» WHAT IS NEEDED:
Looking at the listing below, retype exactly the lines starting at the one containing "Lies mehr über" and ending at the one containing "##### SteamTarget Optionen", both included, and nothing else.

» RECORDS SUPPLIED:
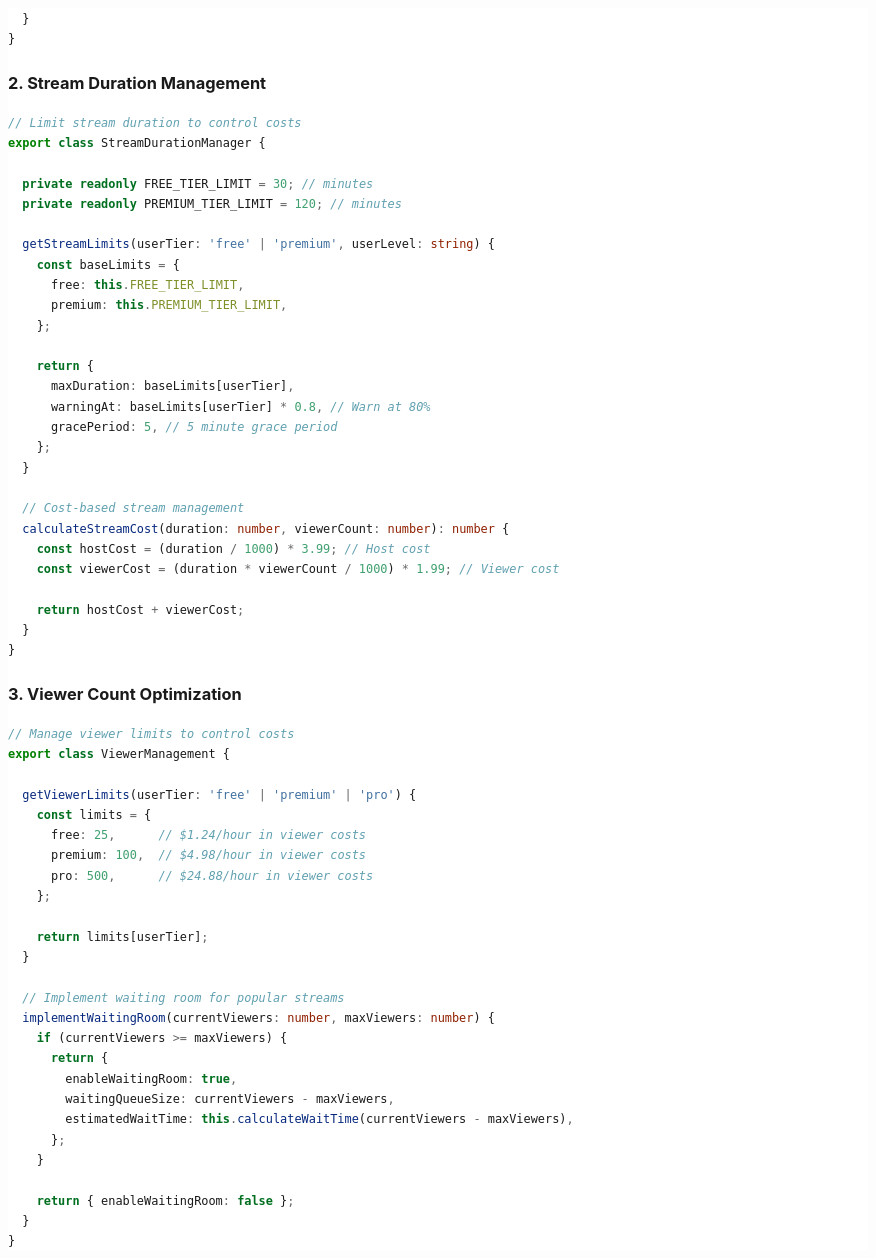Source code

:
 ```typescript
  }
}
```

### 2. Stream Duration Management
```typescript
// Limit stream duration to control costs
export class StreamDurationManager {
  
  private readonly FREE_TIER_LIMIT = 30; // minutes
  private readonly PREMIUM_TIER_LIMIT = 120; // minutes
  
  getStreamLimits(userTier: 'free' | 'premium', userLevel: string) {
    const baseLimits = {
      free: this.FREE_TIER_LIMIT,
      premium: this.PREMIUM_TIER_LIMIT,
    };
    
    return {
      maxDuration: baseLimits[userTier],
      warningAt: baseLimits[userTier] * 0.8, // Warn at 80%
      gracePeriod: 5, // 5 minute grace period
    };
  }
  
  // Cost-based stream management
  calculateStreamCost(duration: number, viewerCount: number): number {
    const hostCost = (duration / 1000) * 3.99; // Host cost
    const viewerCost = (duration * viewerCount / 1000) * 1.99; // Viewer cost
    
    return hostCost + viewerCost;
  }
}
```

### 3. Viewer Count Optimization
```typescript
// Manage viewer limits to control costs
export class ViewerManagement {
  
  getViewerLimits(userTier: 'free' | 'premium' | 'pro') {
    const limits = {
      free: 25,      // $1.24/hour in viewer costs
      premium: 100,  // $4.98/hour in viewer costs  
      pro: 500,      // $24.88/hour in viewer costs
    };
    
    return limits[userTier];
  }
  
  // Implement waiting room for popular streams
  implementWaitingRoom(currentViewers: number, maxViewers: number) {
    if (currentViewers >= maxViewers) {
      return {
        enableWaitingRoom: true,
        waitingQueueSize: currentViewers - maxViewers,
        estimatedWaitTime: this.calculateWaitTime(currentViewers - maxViewers),
      };
    }
    
    return { enableWaitingRoom: false };
  }
}
```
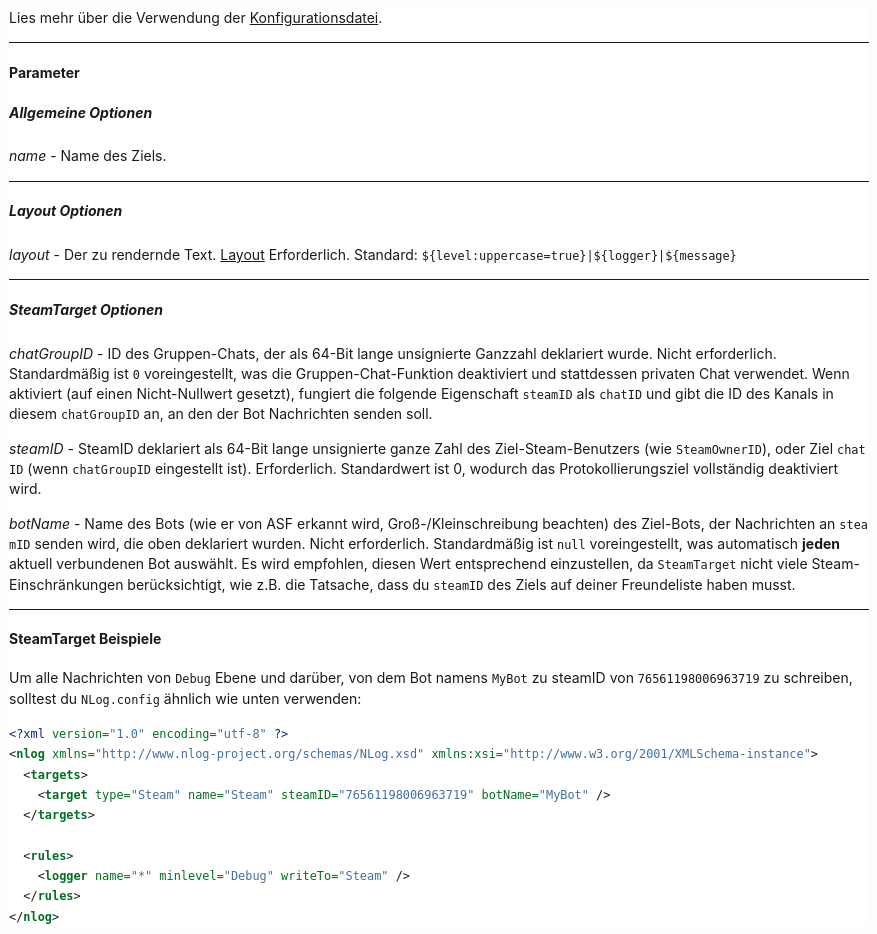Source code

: Lies mehr über die Verwendung der [Konfigurationsdatei](https://github.com/NLog/NLog/wiki/Configuration-file).

* * *

#### Parameter

##### Allgemeine Optionen

*name* - Name des Ziels.

* * *

##### Layout Optionen

*layout* - Der zu rendernde Text. [Layout](https://github.com/NLog/NLog/wiki/Layouts) Erforderlich. Standard: `${level:uppercase=true}|${logger}|${message}`

* * *

##### SteamTarget Optionen

*chatGroupID* - ID des Gruppen-Chats, der als 64-Bit lange unsignierte Ganzzahl deklariert wurde. Nicht erforderlich. Standardmäßig ist `0` voreingestellt, was die Gruppen-Chat-Funktion deaktiviert und stattdessen privaten Chat verwendet. Wenn aktiviert (auf einen Nicht-Nullwert gesetzt), fungiert die folgende Eigenschaft `steamID` als `chatID` und gibt die ID des Kanals in diesem `chatGroupID` an, an den der Bot Nachrichten senden soll.

*steamID* - SteamID deklariert als 64-Bit lange unsignierte ganze Zahl des Ziel-Steam-Benutzers (wie `SteamOwnerID`), oder Ziel `chatID` (wenn `chatGroupID` eingestellt ist). Erforderlich. Standardwert ist 0, wodurch das Protokollierungsziel vollständig deaktiviert wird.

*botName* - Name des Bots (wie er von ASF erkannt wird, Groß-/Kleinschreibung beachten) des Ziel-Bots, der Nachrichten an `steamID` senden wird, die oben deklariert wurden. Nicht erforderlich. Standardmäßig ist `null` voreingestellt, was automatisch **jeden** aktuell verbundenen Bot auswählt. Es wird empfohlen, diesen Wert entsprechend einzustellen, da `SteamTarget` nicht viele Steam-Einschränkungen berücksichtigt, wie z.B. die Tatsache, dass du `steamID` des Ziels auf deiner Freundeliste haben musst.

* * *

#### SteamTarget Beispiele

Um alle Nachrichten von `Debug` Ebene und darüber, von dem Bot namens `MyBot` zu steamID von `76561198006963719` zu schreiben, solltest du `NLog.config` ähnlich wie unten verwenden:

```xml
<?xml version="1.0" encoding="utf-8" ?>
<nlog xmlns="http://www.nlog-project.org/schemas/NLog.xsd" xmlns:xsi="http://www.w3.org/2001/XMLSchema-instance">
  <targets>
    <target type="Steam" name="Steam" steamID="76561198006963719" botName="MyBot" />
  </targets>

  <rules>
    <logger name="*" minlevel="Debug" writeTo="Steam" />
  </rules>
</nlog>
```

» EXERCISE RESULT:
: Lies mehr über die Verwendung der [Konfigurationsdatei](https://github.com/NLog/NLog/wiki/Configuration-file).

* * *

#### Parameter

##### Allgemeine Optionen

*name* - Name des Ziels.

* * *

##### Layout Optionen

*layout* - Der zu rendernde Text. [Layout](https://github.com/NLog/NLog/wiki/Layouts) Erforderlich. Standard: `${level:uppercase=true}|${logger}|${message}`

* * *

##### SteamTarget Optionen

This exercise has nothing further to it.